The gorgeous space got a light remodel, scrubbing it of some of its luxe. The dining room fireplace was moved in order to make room for a larger bar area, a few TV screens were installed, and the scaffolding has been exposed, giving it an industrial feel. Goodbye, extravagant steakhouse, hello, neighborhood bar.
They were wise to tap Graham Messenger, a chef with a long, long pedigree of fine dining, including time at A Rebours, Doug Anderson’s pre-Meritage French-style bistro in the Hamm Building, W.A. Frost, and Heartland. Messenger seems absolutely gung-ho about bringing his talents to a bar food menu, and from what we tasted, we’re pretty gung-ho about eating it. Of course, we’re reserving fair judgement for when the doors open and the throngs arrive.
That said, he’s taken the lowly jalapeno popper to fine-dining heights, filling these lava-like torpedos with bechamel and a fine brunoise of jalapeno. Or check out the nachos, which are more like big, delicate tostadas, with your choice of house-pulled braised beef or pulled chicken, finished with housemade cheese sauce. Or how about the fried St.
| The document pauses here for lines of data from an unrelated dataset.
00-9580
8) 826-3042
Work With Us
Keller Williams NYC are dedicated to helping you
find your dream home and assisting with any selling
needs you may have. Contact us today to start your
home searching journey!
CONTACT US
Louis-style ribs, braised and then deep fried like a buffalo wing?
Seems like every little thing has been thought about, tinkered with, and repurposed in a way that won’t let bar food sit in its regular old pile of wan grease.
Messenger has also worked in a few wild cards too, like deep, funkily spiced beef kofta with tzatziki, and a French onion soup that he's particularly proud of, with a chicken stock that coaxes gelatin from chicken feet through long, slow braising. And only real Gruyere will grace the crouton’s top.
There are burgers, naturally, and even a bunch of freewheeling pizzas, using an excellent dough sourced from nearby St. Agnes Bakery, and toppings like Spanish chorizo and caramelized onion.
A couple of steaks have remained, including a hangar steak with frites, and a Steak Au Poivre, that Messenger says is a remnant from his A Rebours days. The good news is, they’re both nicely priced, at $17 and $18, a far cry from Salt Cellar’s eye-popping Piedmontese beef price points.
The bar is informed by craft cocktails, including the Bruiser, a manly boozer of a drink, with smoky mezcal, maple, and bourbon, and a St. Paul Sour, a girlish, blush pink riff on a classic whiskey sour, getting its color from a whiff of red wine.
The owners have merged with the entities behind Handsome Hog and Public Kitchen and Bar. It will be interesting to see if the kitchens can keep up with their enviable real estate. Ox Cart has the only rooftop bar in Lowertown, and Fitzgerald’s is of course situated in the tony Cathedral Hill neighborhood, taking its name from the author who made the St. Paul area his stomping grounds.